Rising home prices have helped homeowners get back above water on their mortgages over the past year — especially in the Bay Area.
The San Jose metropolitan area placed No. 1 in the nation for the highest percentage of homeowners with at least 50 percent equity in their homes during the first quarter of 2014, according to the research firm RealtyTrac.
In all, 39 percent of San Jose homeowners with a mortgage were above the 50 percent equity threshold. The San Francisco metro area tied Honolulu for second place in the nation, with 35 percent of owners above the halfway mark.
These “equity-rich” homeowners will help boost the Bay Area’s housing markets in the year ahead. By trading up for bigger and more-expensive homes and putting their old homes up for sale, they will make available much-needed housing for first-time buyers and those on tighter budgets.

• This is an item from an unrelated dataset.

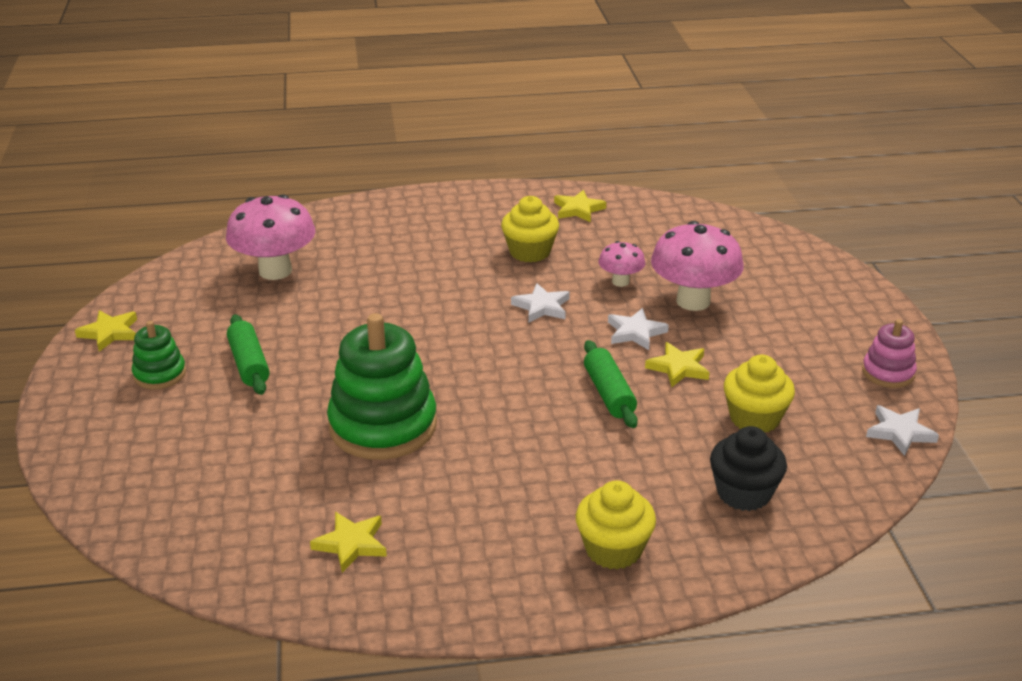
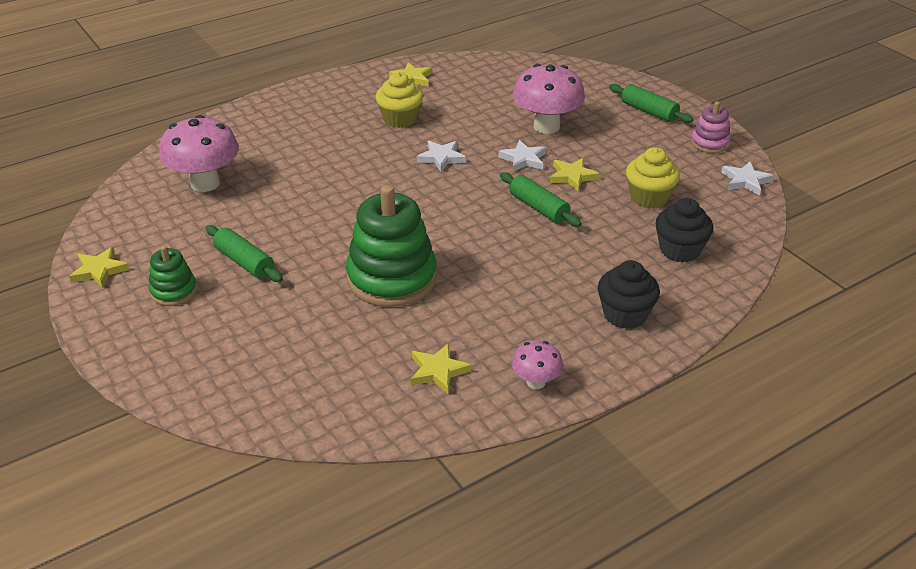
camera: 25 degrees left, 5 degrees up
yellow cupcake [576,480,656,570] -> black cupcake [598,260,660,329]
pink mushroom [599,241,645,287] -> pink mushroom moved to [512,340,563,389]
none -> green rolling pin [609,84,694,123]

Nationwide, 19 percent of homeowners with a mortgage were equity-rich by the the end of the first quarter, up 1 percentage point from the previous quarter.
“U.S. homeowners are continuing to recover equity lost during the Great Recession,” RealtyTrac Vice President Daren Blomquist said in a statement.
Over the past year, nearly 2 million homeowners — 17 percent of those with a mortgage — emerged from being “seriously underwater,” meaning their debt exceeded the home’s value by 25 percent or more, according to RealtyTrac. That’s down from 26 percent seriously underwater a year earlier.
Another 8.5 million properties — 16 percent — were on the brink of resurfacing in the first quarter, meaning that the owners hold between 10 percent negative equity and 10 percent positive equity.